Le cœur à l'échafaud, Emmanuel Flesch. Camann-Lévy, 01/2021. 286 p. 18,90 € ****

         Walid Z., 26 ans, ancien étudiant de Sciences Po où il est entré grâce au programme de la "discrimination positive", comparaît devant la cour d'Assises de Paris. Accusé de viol par Claire K., la femme de son directeur de recherches, il risque la peine de mort par décapitation. A la barre, les témoignages se succèdent, tandis que les proches et les connaissances de l'accusé prennent la parole pour construire un récit terrifiant où l'on comprend que l'extrême-droite a pris le pouvoir...

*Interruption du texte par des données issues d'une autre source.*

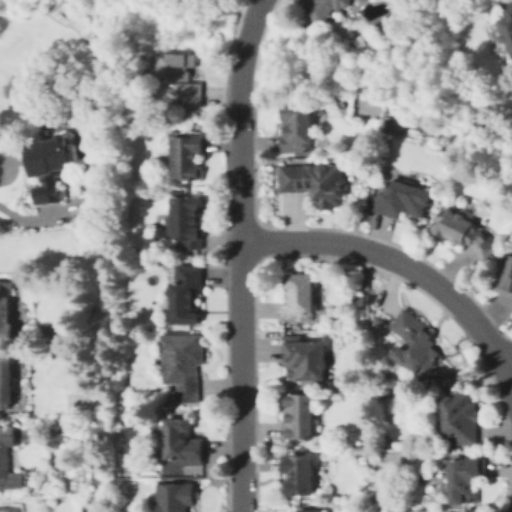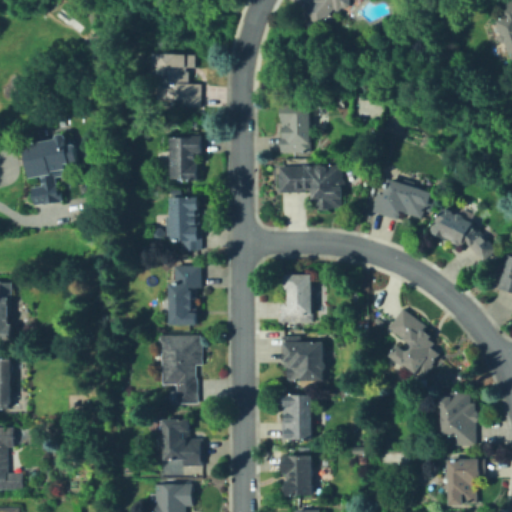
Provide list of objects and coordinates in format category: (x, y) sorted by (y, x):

         Pour un jeune homme d'origine maghrébine et issu des quartiers, l'entrée à Sciences Po est la garantie de l'ascension sociale et d'une carrière réussie, et d'une sorte de revanche. Mais Walid va vite déchanter : malgré sa réussie scolaire, il reste l'Arabe de service peu fréquentable. Son travail acharné n'efface pas les humiliations, celles subies dans l'école prestigieuse, et celles qui sont les conséquences des décisions gouvernementales : Walid, désormais considéré comme un "octroyé", bien différent d'un "Français de souche", est contraint de changer de nom et, au terme de fastidieuses procédures administratives, doit se faire appeler William ; lorsqu'il a rencontré les K., parents de sa copine, il a été en butte au racisme affiché de celle qui va ensuite l'accuser. Alors il a beau s'appeler William et avoir été un étudiant brillant, il n'en demeure pas moins qu'il risque sa tête, puisque selon les nouvelles directives gouvernementales, le viol est puni de peine de mort, "lorsqu'il est commis par une personne agissant sous l'impulsion d'un racisme anti-français". Walid endure ainsi un procès – dirigé par un juge qui expédie les séances pour épargner sa phlébite – au cours duquel on ajoute à l'humiliation la lecture publique de son journal intime et une stratégie de défense absolument pitoyable. L'argument parole contre parole ne vaut pas, puisque la plaignante est, elle, de souche parfaitement française. C'est à petites touches, dans le vécu de chacun des nombreux personnages de ce roman choral – jurés, victime, universitaire, petite amie, avocat, juge, et l'accusé lui-même – que se dessinent les contours d'une société tout à fait plausible, qui met en place la préférence nationale, et qui fait froid dans le dos.